If Tokaj has a headliner, a star winemaker, then there are indisputably two people, more precisely three who fit that role, although the third became this as a wine writer not as a winemaker. One of them is Zoltán Demeter, who had already started working as a world-renowned expert for the big name wineries in the mid-nineties and then, on the one hand, at one of these estates, together with the other two legends, created the archetype of today’s great dry Furmint, and on the other, creates the kinds of Aszús that will always receive the maximum 100 points available at wine competitions.
Since 1996, however, he has been focussing on his own estate, first in Tokaj and Bodrogkeresztúr, Mád and Rátka, and later in Sátoraljaújhely. At least as far as the vines are concerned. The estate centre, the beautifully renovated old house, is in Tokaj, but Zoltán Demeter lives there with his family, participates actively in the public life of the town and the wine region, and makes himself heard. It’s worth listening to him too, because there’s always a sense of perspective, community building and help behind innovative ideas!
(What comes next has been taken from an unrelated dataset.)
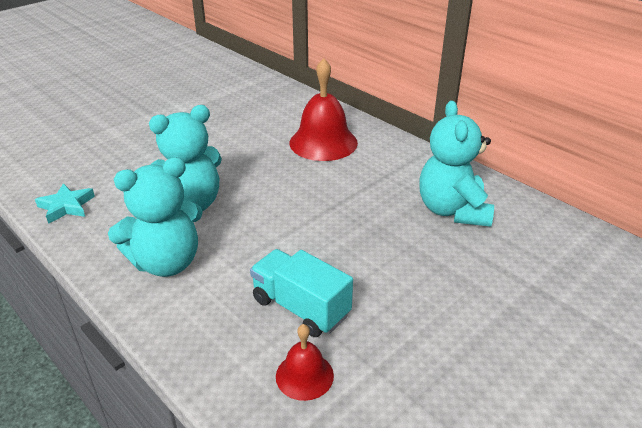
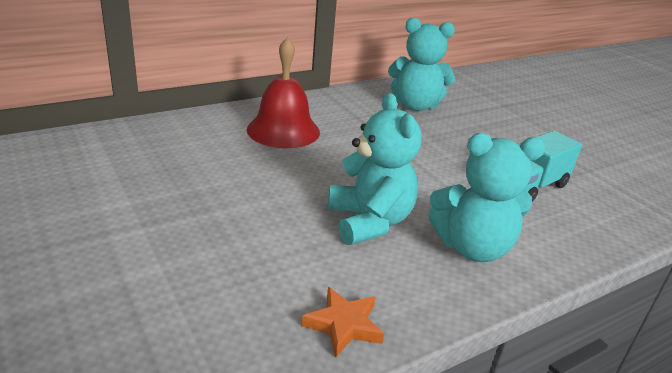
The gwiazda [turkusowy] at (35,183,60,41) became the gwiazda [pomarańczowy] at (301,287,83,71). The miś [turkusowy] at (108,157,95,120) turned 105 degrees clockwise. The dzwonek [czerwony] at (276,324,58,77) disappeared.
There are few estates in the country that consistently produce a five-star wine from vintage to vintage, and indeed in all categories, but Zoltán Demeter’s winery is one such place. Their Aszús were characteristic and unique right from the beginning, but as the positioning of the other wines (dry wines and Szamorodni) began to crystallise in the life of the winery, the Aszús became increasingly dense, tight and concentrated, along with the great acidity that is able to ensure balance even in the case of 300 g/l of residual sugar (like in 2008). Moreover, the dry wines are lighter, almost ethereally fresh and elegant, which indicates that Zoltán also tastes wines from his competitors, i.e. Slovenian and Croatian Furmints. Finally, there is his Szamorodni, which is also a trendsetter, or, as Zoltán Demeter calls it, the 500-year-old category ‘főbor’, or main wine, as well as traditional method sparkling wines, whose calling card is also their elegance. All this on seven hectares, with 12-15,000 bottles per year. But, most importantly, it is great to talk to Zoltán Demeter and listen to what he has to say, whether it is related to the unveiling of statues, tidying up a public park, wine issues, wine and food pairing or just our place and role in the world. If you don’t understand this, sign up for a wine tasting and you’ll understand immediately. But, as a first step, perhaps a Furmint from the Boda vineyard or a pure Sárgamuskotály főbor called Anett will suffice. Zoltán’s wines say the same thing about him as he does, and that’s something great!